Brussels / 1 & 2 February 2020


Building a Web App that Doesn’t Trust the Server

Securing ProtonMail

How do you know WhatsApp Web isn’t spying on your messages, despite the end-to-end encryption? Why did Signal decide to build a desktop application instead of a web app?

Open Source clients are a necessary, but unfortunately not sufficient, requirement for guaranteeing privacy. This talk explores two other issues: how to securely deliver that source code, and how to securely deliver the encryption keys that users use to communicate. It also presents our proposed solutions to these problems.
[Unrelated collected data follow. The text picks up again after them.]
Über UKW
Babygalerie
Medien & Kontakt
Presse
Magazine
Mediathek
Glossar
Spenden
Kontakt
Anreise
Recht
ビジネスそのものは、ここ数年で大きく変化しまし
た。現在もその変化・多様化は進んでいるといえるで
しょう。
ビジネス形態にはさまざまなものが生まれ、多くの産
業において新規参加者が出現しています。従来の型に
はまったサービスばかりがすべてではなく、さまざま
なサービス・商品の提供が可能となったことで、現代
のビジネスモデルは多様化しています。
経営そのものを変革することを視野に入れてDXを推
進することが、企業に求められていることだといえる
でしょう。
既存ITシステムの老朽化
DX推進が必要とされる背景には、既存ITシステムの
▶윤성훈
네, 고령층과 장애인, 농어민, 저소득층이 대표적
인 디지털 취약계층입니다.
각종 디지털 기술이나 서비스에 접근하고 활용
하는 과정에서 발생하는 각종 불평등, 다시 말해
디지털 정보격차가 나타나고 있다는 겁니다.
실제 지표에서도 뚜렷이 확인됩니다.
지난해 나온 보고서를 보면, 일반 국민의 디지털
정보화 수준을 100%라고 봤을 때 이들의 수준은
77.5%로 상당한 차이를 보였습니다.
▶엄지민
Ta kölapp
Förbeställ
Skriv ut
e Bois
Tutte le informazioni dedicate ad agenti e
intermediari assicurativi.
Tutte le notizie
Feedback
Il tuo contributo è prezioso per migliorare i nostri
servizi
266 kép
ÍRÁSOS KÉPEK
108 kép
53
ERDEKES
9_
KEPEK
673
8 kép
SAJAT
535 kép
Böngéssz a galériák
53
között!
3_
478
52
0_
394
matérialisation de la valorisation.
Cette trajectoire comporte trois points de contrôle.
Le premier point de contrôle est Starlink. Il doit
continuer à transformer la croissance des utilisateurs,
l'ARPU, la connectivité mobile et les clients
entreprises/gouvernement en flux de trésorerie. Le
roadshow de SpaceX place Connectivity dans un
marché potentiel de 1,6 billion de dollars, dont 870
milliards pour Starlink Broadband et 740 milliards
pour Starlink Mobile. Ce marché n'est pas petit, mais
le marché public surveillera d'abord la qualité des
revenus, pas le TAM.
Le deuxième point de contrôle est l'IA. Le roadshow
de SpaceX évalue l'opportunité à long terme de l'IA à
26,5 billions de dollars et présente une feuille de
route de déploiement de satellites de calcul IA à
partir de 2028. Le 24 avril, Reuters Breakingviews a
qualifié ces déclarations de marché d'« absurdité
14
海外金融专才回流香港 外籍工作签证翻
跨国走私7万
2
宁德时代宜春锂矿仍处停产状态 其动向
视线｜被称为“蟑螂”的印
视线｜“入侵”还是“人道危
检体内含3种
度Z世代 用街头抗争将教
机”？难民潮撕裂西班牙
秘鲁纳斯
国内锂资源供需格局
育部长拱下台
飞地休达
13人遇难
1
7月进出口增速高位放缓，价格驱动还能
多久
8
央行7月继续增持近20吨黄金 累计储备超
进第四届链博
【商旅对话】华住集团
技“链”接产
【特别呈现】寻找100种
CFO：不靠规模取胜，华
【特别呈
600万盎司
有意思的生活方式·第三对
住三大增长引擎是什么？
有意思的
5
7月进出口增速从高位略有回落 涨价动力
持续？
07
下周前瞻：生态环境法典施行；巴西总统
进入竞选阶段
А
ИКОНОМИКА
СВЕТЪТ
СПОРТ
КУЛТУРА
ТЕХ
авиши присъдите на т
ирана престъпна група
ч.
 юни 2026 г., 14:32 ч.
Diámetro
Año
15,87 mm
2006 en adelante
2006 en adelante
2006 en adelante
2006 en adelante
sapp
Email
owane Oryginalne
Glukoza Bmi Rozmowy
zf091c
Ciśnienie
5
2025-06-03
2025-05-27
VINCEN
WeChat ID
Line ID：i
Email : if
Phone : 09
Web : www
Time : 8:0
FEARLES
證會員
At ProtonMail, we’re aiming to build a web application that gives users the guarantee that we are physically unable to read their email, even if we wanted to. This comes with a set of challenges: how can the user trust the source code that comes from the server (without reading it each time), and how can the user trust the public keys that they receive (without hosting key signing parties, however fun they may be :)).

We currently support self-hosting, and manual key verification and pinning as solutions to these issues, respectively. However, these are highly manual solutions. This talk will present two projects we’ve been working on to provide privacy guarantees without requiring any action: Source Code Transparency and Key Transparency.

Finally, we’ll also briefly discuss what kind of APIs we could add to browsers to make it easier to develop web apps that don’t trust the server.